The classic shell approach:

# create a 10,485,761-byte sparse file
truncate -s 10485761 toolarge.bin

truncate is fast and accurate for size testing. dd if=/dev/urandom also works but is slow for anything over a few MB. Both produce binary blobs — fine for confirming a 413, but useless if your endpoint also validates MIME type or inspects magic bytes.

For testing specific formats at exact sizes, the Sample File Generator does the job in your browser: generate a genuinely valid file — PDF, PNG, JPG, WebP, GIF, BMP, SVG, ZIP, TAR, GZIP, CSV, JSON, XML, YAML, SQL, Markdown, TXT, TSV, LOG, or binary — at any exact byte count up to 250 MB, no install required. Enter the byte count you calculated, pick the format your endpoint expects, and download.

The tool uses decimal units (1 MB = 1,000,000 bytes), so for MiB-based limits, calculate the byte count first — either mentally or with the Bytes Converter — then enter the raw number.

MIME type validation

Upload limits aren’t only about size.
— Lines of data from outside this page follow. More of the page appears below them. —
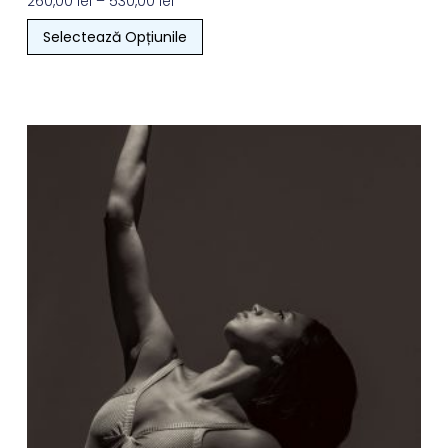
260,00
lei
–
530,00
lei
Selectează Opțiunile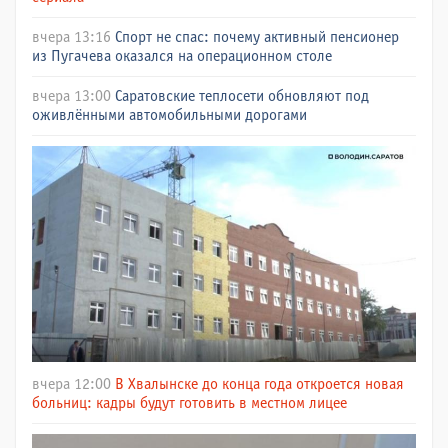
вчера 13:16
Спорт не спас: почему активный пенсионер
из Пугачева оказался на операционном столе
вчера 13:00
Саратовские теплосети обновляют под
оживлёнными автомобильными дорогами
вчера 12:00
В Хвалынске до конца года откроется новая
больниц: кадры будут готовить в местном лицее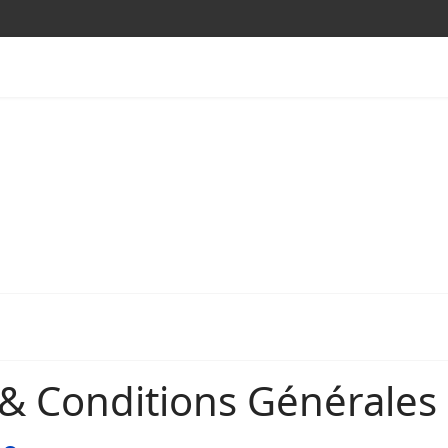
& Conditions Générales d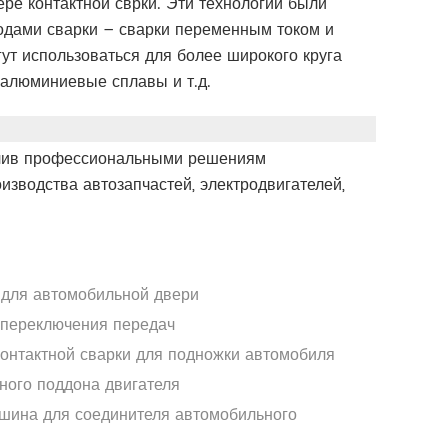
ре контактной сврки. Эти технологии были
одами сварки – сварки переменным током и
ут использоваться для более широкого круга
 алюминиевые сплавы и т.д.
печив профессиональными решениям
зводства автозапчастей, электродвигателей,
 для автомобильной двери
 переключения передач
контактной сварки для подножки автомобиля
ного поддона двигателя
шина для соединителя автомобильного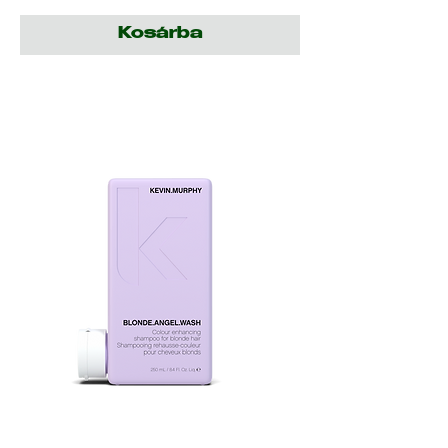
Kosárba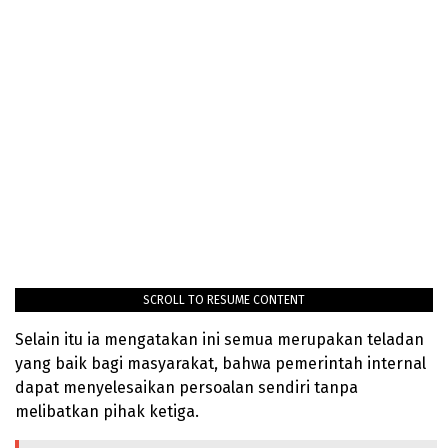
SCROLL TO RESUME CONTENT
Selain itu ia mengatakan ini semua merupakan teladan
yang baik bagi masyarakat, bahwa pemerintah internal
dapat menyelesaikan persoalan sendiri tanpa
melibatkan pihak ketiga.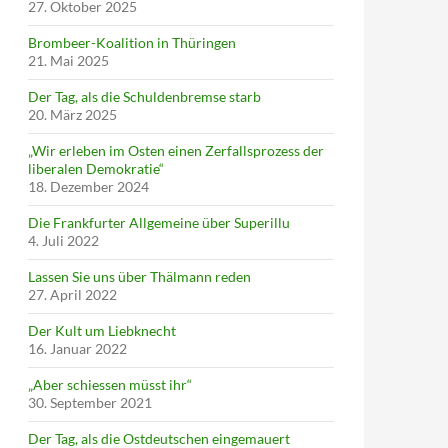
27. Oktober 2025
Brombeer-Koalition in Thüringen
21. Mai 2025
Der Tag, als die Schuldenbremse starb
20. März 2025
„Wir erleben im Osten einen Zerfallsprozess der
liberalen Demokratie“
18. Dezember 2024
Die Frankfurter Allgemeine über Superillu
4. Juli 2022
Lassen Sie uns über Thälmann reden
27. April 2022
Der Kult um Liebknecht
16. Januar 2022
„Aber schiessen müsst ihr“
30. September 2021
Der Tag, als die Ostdeutschen eingemauert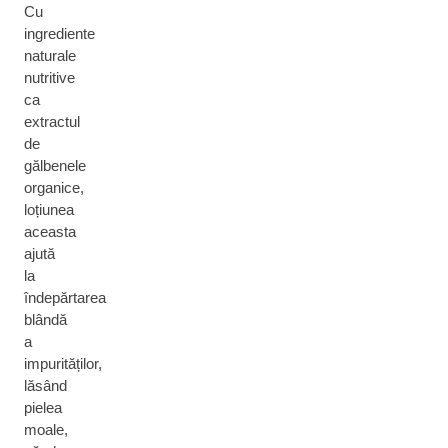
Cu
ingrediente
naturale
nutritive
ca
extractul
de
gălbenele
organice,
loțiunea
aceasta
ajută
la
îndepărtarea
blândă
a
impurităților,
lăsând
pielea
moale,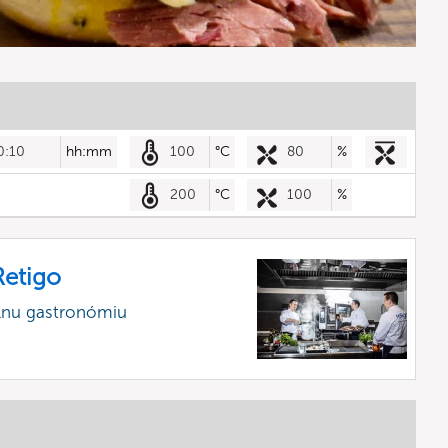
0:10
hh:mm
100
°C
80
%
200
°C
100
%
etigo
álnu gastronómiu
Most endpoints also check the MIME type of the incoming file, either from the Content-Type request header or by inspecting the file’s magic bytes directly.

This intersects with size testing: when you generate boundary-size test files, the MIME type needs to be correct too. A binary blob renamed to .pdf will fail MIME validation before the size check even runs, giving you a false pass on the boundary — you think the size test passed, but the request was rejected for an entirely different reason.
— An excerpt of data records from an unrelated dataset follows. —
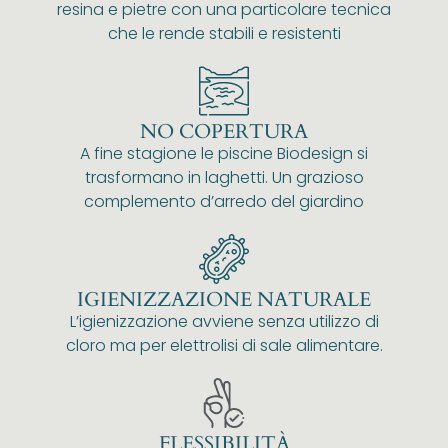
resina e pietre con una particolare tecnica
che le rende stabili e resistenti
NO COPERTURA
A fine stagione le piscine Biodesign si
trasformano in laghetti. Un grazioso
complemento d’arredo del giardino
IGIENIZZAZIONE NATURALE
L’igienizzazione avviene senza utilizzo di
cloro ma per elettrolisi di sale alimentare.
FLESSIBILITÀ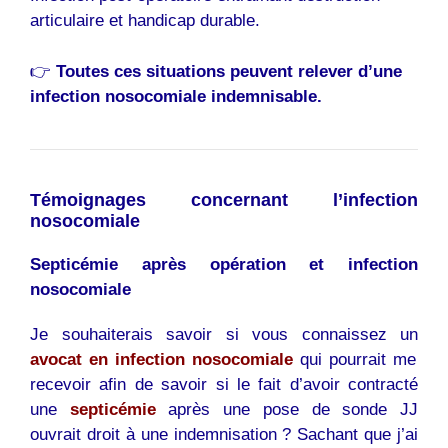
articulaire et handicap durable.
👉
Toutes ces situations peuvent relever d’une
infection nosocomiale indemnisable.
Témoignages concernant l’infection
nosocomiale
Septicémie après opération et infection
nosocomiale
Je souhaiterais savoir si vous connaissez un
avocat en infection nosocomiale
qui pourrait me
recevoir afin de savoir si le fait d’avoir contracté
une
septicémie
après une pose de sonde JJ
ouvrait droit à une indemnisation ? Sachant que j’ai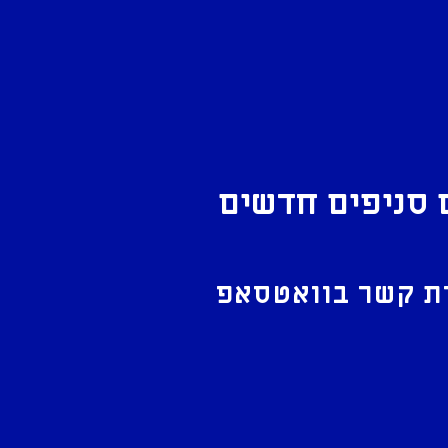
 סניפים חדשים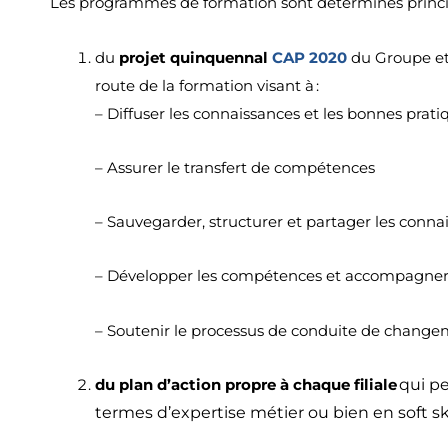
Les programmes de formation sont déterminés princip
du
p
rojet
quinquennal
CAP 2020
du Groupe et d
route de la formation visant à :
– Diffuser les connaissances et les bonnes prat
– Assurer le transfert de compétences
– Sauvegarder, structurer et partager les conn
– Développer les compétences et accompagner l
– Soutenir le processus de conduite de chang
du plan d’action propre à chaque filiale
qui p
termes d’expertise métier ou bien en soft ski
Genuine format files matter here. A PDF that actually opens as a PDF and is exactly 10,485,761 bytes is a more honest test than a renamed blob.

Common mistakes

  • Testing only the happy path. Not testing just-over-the-limit, and not verifying the response code and body when the limit is actually hit.
  • Treating MB and MiB as interchangeable. Audit every limit in your stack in raw bytes before writing any validation.
  • Not knowing which layer rejected the request. Set your app limit to 500 MB and test at 11 MiB to confirm nginx is the actual constraint — not your code, not the CDN.
  • Ignoring multipart form overhead. An HTML <form enctype="multipart/form-data"> adds several hundred bytes of boundary metadata on top of the file payload. A file sitting right at the limit can exceed it after encoding.
  • Not testing the error UX. A 413 that renders as a blank white page or a JSON parse error in the browser console is a bug, even if the server behaved correctly.

A repeatable boundary test workflow

  1. List every layer with a configured limit: CDN, reverse proxy, cloud function, app code.
  2. Convert every limit to exact bytes. Be explicit about MB (decimal) vs MiB (binary).
  3. Generate test files at limit - 1, limit, and limit + 1 bytes in the MIME type the endpoint actually accepts.
  4. Confirm a success response on the first two and a 413 (or your defined error code) on the third.
  5. Verify the frontend handles the error response gracefully — correct status, readable message, no unhandled promise rejections.

Boundary testing is not glamorous. But it’s exactly the kind of thing that catches you at 2 AM when a user tries to upload something marginally larger than whatever file you happened to test with.